Apresentar Arafat como “O homem que perdeu a guerra e não ganhou a paz” parece-me um desvio de alinhamento ideológico da direcção do Público, um jornal que leio justamente por pensar que é o menos alinhado – ou o mais aberto ao “contraditório” – que conheço.
Arafat é justamente uma das figuras mundiais do final de século XX e princípio de século XXI que mais inquietações ideológicas suscita. E, bem pesados todos os argumentos, a asserção até pode ser verdadeira. Creio mesmo que o é. Mas apresentar Arafat como um homem duplamente falhado é esquecer o quanto ele fez pela causa palestiniana. E nem me refiro aos combates ou aos atentados. Refiro-me apenas e só à projecção internacional e à “simpatia” que os palestinianos suscitam em muitos pontos do mundo. Se há causa terrorista que acolhe simpatias um pouco por todo o mundo, é a causa palestiniana. Se há causa terrorista que desafia o princípio de que “o terrorismo é sempre condenável”, é a causa palestiniana. E isso é obra de Arafat.

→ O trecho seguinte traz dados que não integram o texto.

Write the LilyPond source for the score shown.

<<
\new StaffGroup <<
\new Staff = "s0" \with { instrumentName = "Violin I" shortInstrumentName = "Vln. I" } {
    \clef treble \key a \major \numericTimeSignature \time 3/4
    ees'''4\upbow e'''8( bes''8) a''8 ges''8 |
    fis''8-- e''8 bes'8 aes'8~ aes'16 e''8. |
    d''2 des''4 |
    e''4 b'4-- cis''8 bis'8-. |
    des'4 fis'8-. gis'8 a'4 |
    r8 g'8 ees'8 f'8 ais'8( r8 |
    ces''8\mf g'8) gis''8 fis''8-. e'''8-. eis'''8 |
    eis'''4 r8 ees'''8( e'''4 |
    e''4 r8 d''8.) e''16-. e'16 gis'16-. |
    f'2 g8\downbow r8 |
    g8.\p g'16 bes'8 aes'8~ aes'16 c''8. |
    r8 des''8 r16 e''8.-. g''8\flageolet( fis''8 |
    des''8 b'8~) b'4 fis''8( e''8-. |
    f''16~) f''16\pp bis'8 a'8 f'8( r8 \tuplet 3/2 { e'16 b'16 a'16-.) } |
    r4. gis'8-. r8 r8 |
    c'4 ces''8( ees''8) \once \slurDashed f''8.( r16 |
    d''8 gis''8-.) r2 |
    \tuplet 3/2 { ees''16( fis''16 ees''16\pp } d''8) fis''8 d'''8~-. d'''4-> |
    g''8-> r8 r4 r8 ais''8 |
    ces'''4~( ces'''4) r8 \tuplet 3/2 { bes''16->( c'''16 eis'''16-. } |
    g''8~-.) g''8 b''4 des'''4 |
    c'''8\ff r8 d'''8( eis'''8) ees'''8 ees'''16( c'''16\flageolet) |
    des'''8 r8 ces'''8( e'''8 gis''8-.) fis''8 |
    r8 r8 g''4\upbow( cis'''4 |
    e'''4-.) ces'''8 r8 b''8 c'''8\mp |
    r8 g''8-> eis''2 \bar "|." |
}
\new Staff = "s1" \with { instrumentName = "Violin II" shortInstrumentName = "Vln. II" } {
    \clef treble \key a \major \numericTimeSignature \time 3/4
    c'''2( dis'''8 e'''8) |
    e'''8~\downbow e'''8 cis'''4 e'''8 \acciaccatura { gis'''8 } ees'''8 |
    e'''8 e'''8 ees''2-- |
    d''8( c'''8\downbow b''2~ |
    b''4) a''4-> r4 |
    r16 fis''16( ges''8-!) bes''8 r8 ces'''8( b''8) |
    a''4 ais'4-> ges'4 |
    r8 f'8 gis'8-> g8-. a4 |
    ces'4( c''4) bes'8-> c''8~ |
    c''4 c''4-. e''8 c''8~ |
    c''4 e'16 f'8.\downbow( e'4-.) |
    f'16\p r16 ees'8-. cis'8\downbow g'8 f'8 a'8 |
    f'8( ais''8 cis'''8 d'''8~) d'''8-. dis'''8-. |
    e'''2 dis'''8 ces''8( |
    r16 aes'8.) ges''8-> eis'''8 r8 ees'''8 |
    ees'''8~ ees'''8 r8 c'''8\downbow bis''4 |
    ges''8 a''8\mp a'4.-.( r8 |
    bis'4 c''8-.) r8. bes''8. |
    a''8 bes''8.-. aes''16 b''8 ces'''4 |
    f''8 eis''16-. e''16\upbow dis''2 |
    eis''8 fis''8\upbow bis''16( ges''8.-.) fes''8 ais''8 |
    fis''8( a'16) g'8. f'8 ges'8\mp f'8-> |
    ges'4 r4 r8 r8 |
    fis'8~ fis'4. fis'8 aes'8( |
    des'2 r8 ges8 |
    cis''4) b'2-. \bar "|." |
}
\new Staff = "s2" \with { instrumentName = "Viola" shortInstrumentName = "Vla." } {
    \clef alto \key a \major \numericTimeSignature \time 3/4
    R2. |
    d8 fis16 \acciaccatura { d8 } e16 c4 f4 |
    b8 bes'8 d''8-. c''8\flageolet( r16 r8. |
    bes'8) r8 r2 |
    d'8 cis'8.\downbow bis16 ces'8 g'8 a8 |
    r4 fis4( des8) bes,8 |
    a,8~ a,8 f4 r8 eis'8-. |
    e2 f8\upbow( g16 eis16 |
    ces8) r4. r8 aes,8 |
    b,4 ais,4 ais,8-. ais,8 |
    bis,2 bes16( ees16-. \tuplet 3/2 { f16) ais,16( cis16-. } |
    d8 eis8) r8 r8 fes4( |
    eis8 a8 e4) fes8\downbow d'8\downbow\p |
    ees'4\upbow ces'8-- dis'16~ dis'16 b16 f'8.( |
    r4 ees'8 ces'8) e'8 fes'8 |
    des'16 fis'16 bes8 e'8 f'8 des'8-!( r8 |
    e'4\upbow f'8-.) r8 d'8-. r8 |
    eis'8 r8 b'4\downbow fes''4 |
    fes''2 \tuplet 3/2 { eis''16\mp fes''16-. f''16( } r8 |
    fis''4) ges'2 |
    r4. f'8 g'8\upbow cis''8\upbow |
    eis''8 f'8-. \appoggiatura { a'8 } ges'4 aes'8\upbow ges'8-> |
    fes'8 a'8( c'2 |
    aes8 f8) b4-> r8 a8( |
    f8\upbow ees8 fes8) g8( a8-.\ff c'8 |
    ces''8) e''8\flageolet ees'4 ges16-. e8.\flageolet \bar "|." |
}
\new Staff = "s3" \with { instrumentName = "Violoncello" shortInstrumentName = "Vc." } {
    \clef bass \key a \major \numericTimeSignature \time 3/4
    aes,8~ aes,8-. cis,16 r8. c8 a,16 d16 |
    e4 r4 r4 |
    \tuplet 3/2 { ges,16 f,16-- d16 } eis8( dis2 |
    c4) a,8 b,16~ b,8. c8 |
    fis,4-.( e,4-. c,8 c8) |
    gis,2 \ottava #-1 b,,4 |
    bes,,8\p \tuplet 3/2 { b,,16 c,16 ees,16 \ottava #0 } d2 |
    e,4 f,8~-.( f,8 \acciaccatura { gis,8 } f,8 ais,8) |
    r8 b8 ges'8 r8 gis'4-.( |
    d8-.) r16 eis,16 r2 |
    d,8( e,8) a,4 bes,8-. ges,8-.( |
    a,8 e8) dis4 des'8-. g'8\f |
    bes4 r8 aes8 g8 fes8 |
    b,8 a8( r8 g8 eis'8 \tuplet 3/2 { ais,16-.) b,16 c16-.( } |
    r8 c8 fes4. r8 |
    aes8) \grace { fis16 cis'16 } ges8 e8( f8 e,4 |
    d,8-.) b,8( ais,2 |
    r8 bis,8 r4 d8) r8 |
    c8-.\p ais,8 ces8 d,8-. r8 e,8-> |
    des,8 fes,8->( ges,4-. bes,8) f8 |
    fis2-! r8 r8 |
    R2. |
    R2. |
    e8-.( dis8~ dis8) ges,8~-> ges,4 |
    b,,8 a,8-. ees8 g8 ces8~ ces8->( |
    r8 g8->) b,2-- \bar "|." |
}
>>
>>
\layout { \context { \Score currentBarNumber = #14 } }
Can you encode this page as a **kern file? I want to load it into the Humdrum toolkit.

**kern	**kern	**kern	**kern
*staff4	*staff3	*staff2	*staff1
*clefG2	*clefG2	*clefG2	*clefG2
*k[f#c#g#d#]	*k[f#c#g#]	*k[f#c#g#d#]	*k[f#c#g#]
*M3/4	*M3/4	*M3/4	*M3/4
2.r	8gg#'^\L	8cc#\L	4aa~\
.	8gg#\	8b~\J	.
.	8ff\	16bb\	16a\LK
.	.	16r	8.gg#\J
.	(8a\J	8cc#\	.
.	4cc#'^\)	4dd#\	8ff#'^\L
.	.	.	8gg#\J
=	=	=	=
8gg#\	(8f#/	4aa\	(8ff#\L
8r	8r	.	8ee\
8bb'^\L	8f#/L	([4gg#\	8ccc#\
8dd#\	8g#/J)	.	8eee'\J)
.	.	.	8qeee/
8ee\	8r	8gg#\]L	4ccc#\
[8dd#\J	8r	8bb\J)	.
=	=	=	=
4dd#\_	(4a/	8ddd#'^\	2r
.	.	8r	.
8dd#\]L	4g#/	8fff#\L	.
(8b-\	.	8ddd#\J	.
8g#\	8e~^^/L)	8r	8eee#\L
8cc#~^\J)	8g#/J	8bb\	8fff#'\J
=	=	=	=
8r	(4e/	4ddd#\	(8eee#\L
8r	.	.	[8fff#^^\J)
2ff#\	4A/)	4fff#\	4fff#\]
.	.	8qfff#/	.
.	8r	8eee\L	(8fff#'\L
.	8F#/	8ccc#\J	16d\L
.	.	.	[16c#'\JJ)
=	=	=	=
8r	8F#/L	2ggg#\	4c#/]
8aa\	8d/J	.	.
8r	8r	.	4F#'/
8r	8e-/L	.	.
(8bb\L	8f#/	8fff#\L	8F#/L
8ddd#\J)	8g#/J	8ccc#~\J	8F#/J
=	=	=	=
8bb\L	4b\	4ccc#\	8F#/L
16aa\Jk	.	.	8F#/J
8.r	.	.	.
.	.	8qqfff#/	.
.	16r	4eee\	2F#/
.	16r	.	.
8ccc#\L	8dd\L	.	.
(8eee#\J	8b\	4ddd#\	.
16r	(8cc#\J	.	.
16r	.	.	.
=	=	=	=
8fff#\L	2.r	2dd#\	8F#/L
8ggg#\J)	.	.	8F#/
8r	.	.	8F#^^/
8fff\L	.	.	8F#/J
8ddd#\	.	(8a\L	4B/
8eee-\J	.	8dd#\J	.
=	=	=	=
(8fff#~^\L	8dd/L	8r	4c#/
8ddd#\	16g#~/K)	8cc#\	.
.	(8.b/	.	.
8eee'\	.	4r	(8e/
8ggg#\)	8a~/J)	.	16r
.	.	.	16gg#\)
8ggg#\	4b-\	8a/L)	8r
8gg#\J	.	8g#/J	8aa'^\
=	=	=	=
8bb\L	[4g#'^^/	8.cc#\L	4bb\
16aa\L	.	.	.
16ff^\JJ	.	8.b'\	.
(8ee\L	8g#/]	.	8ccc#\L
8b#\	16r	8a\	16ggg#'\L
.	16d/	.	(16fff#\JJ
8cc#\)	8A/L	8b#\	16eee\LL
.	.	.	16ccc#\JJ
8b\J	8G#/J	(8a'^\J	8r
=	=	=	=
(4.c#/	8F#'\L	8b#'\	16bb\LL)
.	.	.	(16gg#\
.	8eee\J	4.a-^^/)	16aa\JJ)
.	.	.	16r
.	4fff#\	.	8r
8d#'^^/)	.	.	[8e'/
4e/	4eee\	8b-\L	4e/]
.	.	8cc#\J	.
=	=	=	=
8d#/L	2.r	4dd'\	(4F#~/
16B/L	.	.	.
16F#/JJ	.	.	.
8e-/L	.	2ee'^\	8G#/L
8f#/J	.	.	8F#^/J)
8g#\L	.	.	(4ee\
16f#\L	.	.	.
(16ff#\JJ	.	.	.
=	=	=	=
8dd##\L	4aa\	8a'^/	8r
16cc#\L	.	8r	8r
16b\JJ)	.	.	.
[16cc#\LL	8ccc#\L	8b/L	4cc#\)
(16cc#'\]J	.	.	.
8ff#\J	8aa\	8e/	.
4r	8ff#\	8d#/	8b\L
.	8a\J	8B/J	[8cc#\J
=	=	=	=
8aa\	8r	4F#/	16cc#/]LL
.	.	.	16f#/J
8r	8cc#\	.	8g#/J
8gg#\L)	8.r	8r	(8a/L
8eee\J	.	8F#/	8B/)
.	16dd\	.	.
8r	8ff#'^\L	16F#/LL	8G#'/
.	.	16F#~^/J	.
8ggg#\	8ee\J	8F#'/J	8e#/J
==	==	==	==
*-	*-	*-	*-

Arafat ajudou a colocar a questão palestiniana na agenda internacional, mas, sobretudo, deu à causa palestiniana um rosto simpático e passou bem a mensagem de um povo oprimido que luta pela sua libertação. Há e houve muitos movimentos terroristas no mundo, mas não me ocorre nenhum que tenha tido a “popularidade” do movimento palestiniano. Independentemente do peso político específico da questão palestiniana, essa é uma conquista de Arafat. E está longe se ser um falhanço.Por isso, acho que a figura de Arafat e o seu “efeito no mundo” é certamente mais complexo do que o maniqueísta título de primeira página do Público deixa entender.